Wednesday, 25 April 2012

Perfume is not for marinating !!!!

                                 Perfume is not for marinating, you are no chicken

Well this was a lesson my mommy dearest unsuccessfully tried to instill in me, of course there were others, which I may not talk about very comfortably here. Well, I am talking about very simple things in life, which, we on purpose, fail to understand or follow. For example, my obsession with smelling good, I never understood a few innocent sprays of perfume every hour is not only burning a hole in my pockets but also in the noses of the people around, it can be annoying and sometimes physically disturbing to some oh-i-m-so-sensitive snouts.

This led me to use my otherwise not-so-constructive facebook account for some soul searching, as in what is the most annoying habit of you as well as others that you can do without, or you think can be simply changed by others, and the answer to the question was as random as my topic here.

Pointy toed shoes

You won’t believe how many of these I got, well they look good in 70mm, they look good if you are decending from a Porche, but it ain't a style statement for the regulars, it's a big No No, I personally would not like to be spotted within a 100 mtrs diameter of the king of the queens wearing a pointy toed shoe, unless of course, if that’s a theme of the party, in that case I would like to have a quick word with the organizer. A big thumbs down for anyone in favor (unless of course if you are the man who owns a pair... kudos to you and your valour) and now back to real life, NO NO NO... and NO, sometimes I wish there was a font of making a statement clearer and more impactful, I have already used italics, bold and underline.

Pluralising things when it's actually not plural

Well listen up mama, it ain't no white waters, or krogers!! My failure to understand the hep lingo sometimes makes me feel I am yet to evolve. Is adding an ‘s’ to a not so worthy word like water going to make me a 'yo girl'? Or is it just going to make it difficult for the next generation to understand grammar (have some pity, they are anyway going to have a hard time understanding a lot of other simple stuff, which we have already ruined for them for e.g. board games, hindi etc.). Before you jump to any conclusion, I am not trying to become a grammar nazi here, but I am sure there is some difference between being cool and being incorrect, I ain't against new words, txt language, they are shorter versions meant for convenience, and new words are an invention, I am not against inventions ( I love Edison), I am here just voicing out my opinion about causing inconvenience, adding letters and screwing the language. So all of you ‘S’ adders, about time you realize, you don’t sound cool, you just leave us lesser ones confused and speculating about ‘where did he do his schooling from again?"

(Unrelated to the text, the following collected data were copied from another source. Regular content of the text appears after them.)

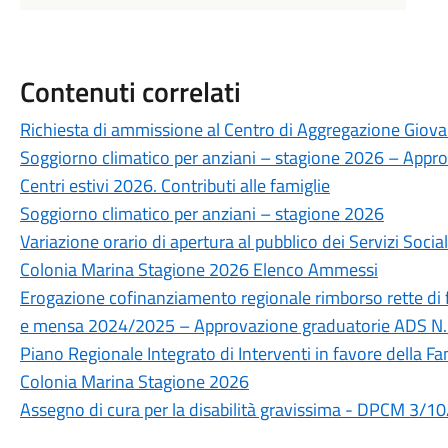
Contenuti correlati
Richiesta di ammissione al Centro di Aggregazione Giovani
Soggiorno climatico per anziani – stagione 2026 – Appr
Centri estivi 2026. Contributi alle famiglie
Soggiorno climatico per anziani – stagione 2026
Variazione orario di apertura al pubblico dei Servizi Soci
Colonia Marina Stagione 2026 Elenco Ammessi
Erogazione cofinanziamento regionale rimborso rette di 
e mensa 2024/2025 – Approvazione graduatorie ADS N.
Piano Regionale Integrato di Interventi in favore della F
Colonia Marina Stagione 2026
Assegno di cura per la disabilità gravissima - DPCM 3/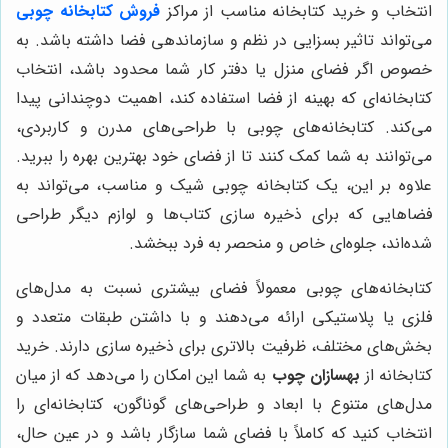
انتخاب و خرید کتابخانه مناسب از مراکز
فروش
کتابخانه چوبی
می‌تواند تاثیر بسزایی در نظم و سازماندهی فضا داشته باشد. به
خصوص اگر فضای منزل یا دفتر کار شما محدود باشد، انتخاب
کتابخانه‌ای که بهینه از فضا استفاده کند، اهمیت دوچندانی پیدا
می‌کند. کتابخانه‌های چوبی با طراحی‌های مدرن و کاربردی،
می‌توانند به شما کمک کنند تا از فضای خود بهترین بهره را ببرید.
علاوه بر این، یک کتابخانه چوبی شیک و مناسب، می‌تواند به
فضاهایی که برای ذخیره سازی کتاب‌ها و لوازم دیگر طراحی
شده‌اند، جلوه‌ای خاص و منحصر به فرد ببخشد.
کتابخانه‌های چوبی معمولاً فضای بیشتری نسبت به مدل‌های
فلزی یا پلاستیکی ارائه می‌دهند و با داشتن طبقات متعدد و
بخش‌های مختلف، ظرفیت بالاتری برای ذخیره سازی دارند. خرید
کتابخانه از
بهسازان چوب
به شما این امکان را می‌دهد که از میان
مدل‌های متنوع با ابعاد و طراحی‌های گوناگون، کتابخانه‌ای را
انتخاب کنید که کاملاً با فضای شما سازگار باشد و در عین حال،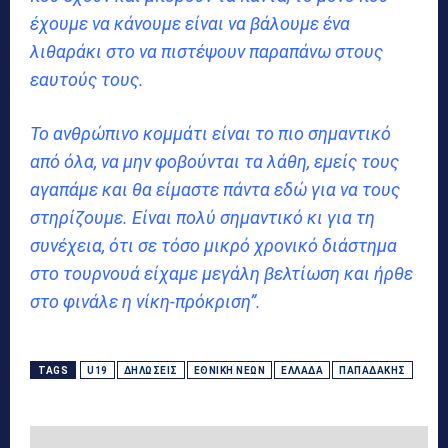
έχουμε να κάνουμε είναι να βάλουμε ένα
λιθαράκι στο να πιστέψουν παραπάνω στους
εαυτούς τους.
Το ανθρώπινο κομμάτι είναι το πιο σημαντικό
από όλα, να μην φοβούνται τα λάθη, εμείς τους
αγαπάμε και θα είμαστε πάντα εδώ για να τους
στηρίζουμε. Είναι πολύ σημαντικό κι για τη
συνέχεια, ότι σε τόσο μικρό χρονικό διάστημα
στο τουρνουά είχαμε μεγάλη βελτίωση και ήρθε
στο φινάλε η νίκη-πρόκριση”.
TAGS
U19
ΔΗΛΏΣΕΙΣ
ΕΘΝΙΚΉ ΝΈΩΝ
ΕΛΛΆΔΑ
ΠΑΠΑΔΆΚΗΣ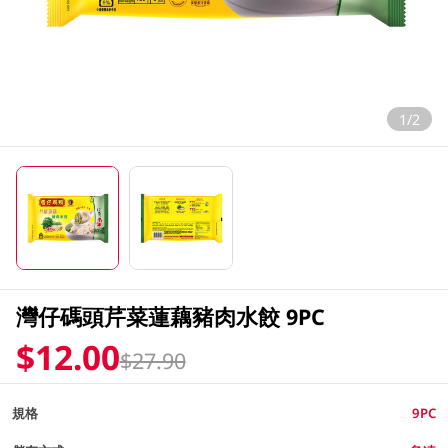
1/2
灣仔碼頭芹菜蓮藕豬肉水餃 9PC
$12.00
$27.90
規格
9PC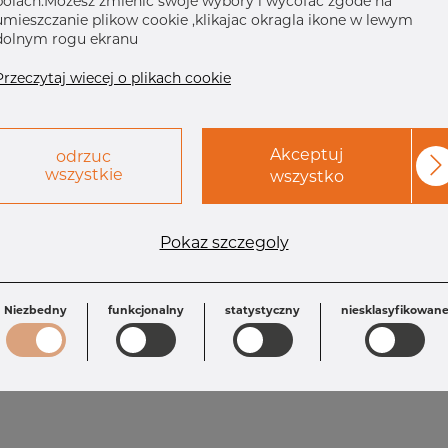
polach.Mozesz zmienic swoje wybory i wycofac zgode na
umieszczanie plikow cookie ,klikajac okragla ikone w lewym
dolnym rogu ekranu
Przeczytaj wiecej o plikach cookie
Akceptuj
odrzuc
wszystkie
wszystko
Wymagania
Pokaz szczegoly
T1: 3.05 mm
M: 124.0 mm
OD1: 88.90 mm
OD: 168.28 mm
F: 143.0 mm
T: 3.40 mm
Niezbedny
funkcjonalny
statystyczny
niesklasyfikowan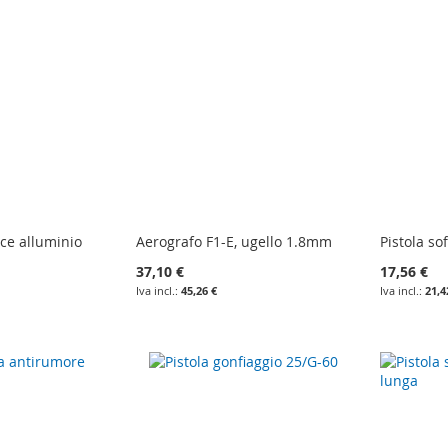
ice alluminio
Aerografo F1-E, ugello 1.8mm
Pistola s
37,10 €
17,56 €
45,26 €
21,4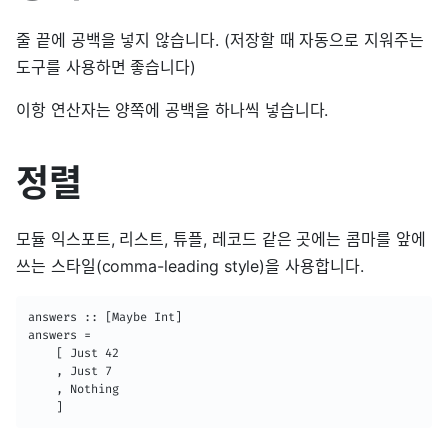
줄 끝에 공백을 넣지 않습니다. (저장할 때 자동으로 지워주는
도구를 사용하면 좋습니다)
이항 연산자는 양쪽에 공백을 하나씩 넣습니다.
정렬
모듈 익스포트, 리스트, 튜플, 레코드 같은 곳에는 콤마를 앞에
쓰는 스타일(comma-leading style)을 사용합니다.
answers :: [Maybe Int]

answers =

    [ Just 42

    , Just 7

    , Nothing

    ]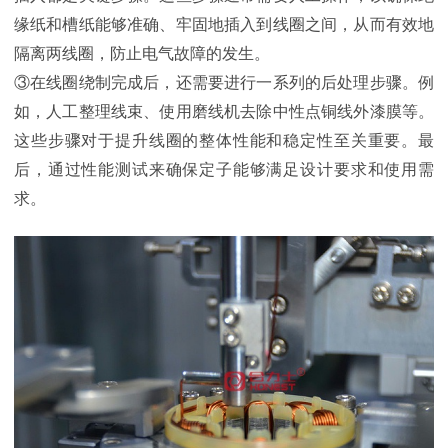
缘纸和槽纸能够准确、牢固地插入到线圈之间，从而有效地
隔离两线圈，防止电气故障的发生。
③在线圈绕制完成后，还需要进行一系列的后处理步骤。例
如，人工整理线束、使用磨线机去除中性点铜线外漆膜等。
这些步骤对于提升线圈的整体性能和稳定性至关重要。最
后，通过性能测试来确保定子能够满足设计要求和使用需
求。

Men wearing jewelry beyond a watch or a ring

Unless you are Bappida or Ram, Krishna, Ravan or any such mythological character, you should not be wearing it (of course drag queens are completely excused for this one as well a few other points). I believe jewelry was made for women not men. You add no beauty to it and vice versa. If you are a man reading this article, I would request you to pause and get rid of anything beyond the permissible range of jewelry you have dolled up yourself with. It's a major turn off, it's rather repulsive in many ways. And the ones who are not in agreement to my oh-so-biased opinion, can obviously continue with it. After all we are a democracy, no pun intended.

Saying ‘literally’ when it's actually not literal

I mean there are more ways to exaggerate a statement, rather than changing the whole meaning of it. For instance... I was on the moon, (and here comes the bright suffix), literally. If you can literally be on the moon, "you are going to be my best friend, literally."

'Slouching and putting your hands in the pocket equals to tacky!!!'

I don’t intend to come on so strong but, you do know that You are not Salman Khan and life is not a photo shoot of andaaz apna apna, and to refreshen your memory, it was one of the most hilarious movies of that decade. As in, if you still do not understand, I give up on my high hopes right here, and if you do understand, I would still not call you a genius, after all, look at what has kept your attention from last 5 minutes.

Stop breathing on my head

This one's dedicated to the likes of me, not so tall people (bluntly, the short ones) and trust us, it ain't our fault... so stop punishing us for our physical incapability to come shoulder to shoulder with you elongated humans. I am talking about the unfortunate occasion, when we stand in a queue, usually being the short ones, we are already unaware of what’s happening ahead of us, therefore nothing to take our attention (unless we are texting our way to glory, but that is of little help) when we feel this hot air coming out of the lungs via the nostrils of the taller being (which I would like to add is not a very striking sight from this height) right on top of our head. Please maintain the distance, and just as you don’t see us at your level, please don’t disregard our presence, you are already annoying us coming and standing with your spidery long legs (ego feed my friends) and adding to the agony by breathing right on top of our head. If I need steam, I would prefer the gym or a spa. Thanks but No thank you.

Stay tuned to get a few more insights on the don’ts in life. Not that if you don’t read this you will miss out on a lot in life, but you can be spotted in public wearing the pointy toed shoes and a stud in the ear, by someone who has read it. See you later, with some more annoying acts with some even more annoying elaborations.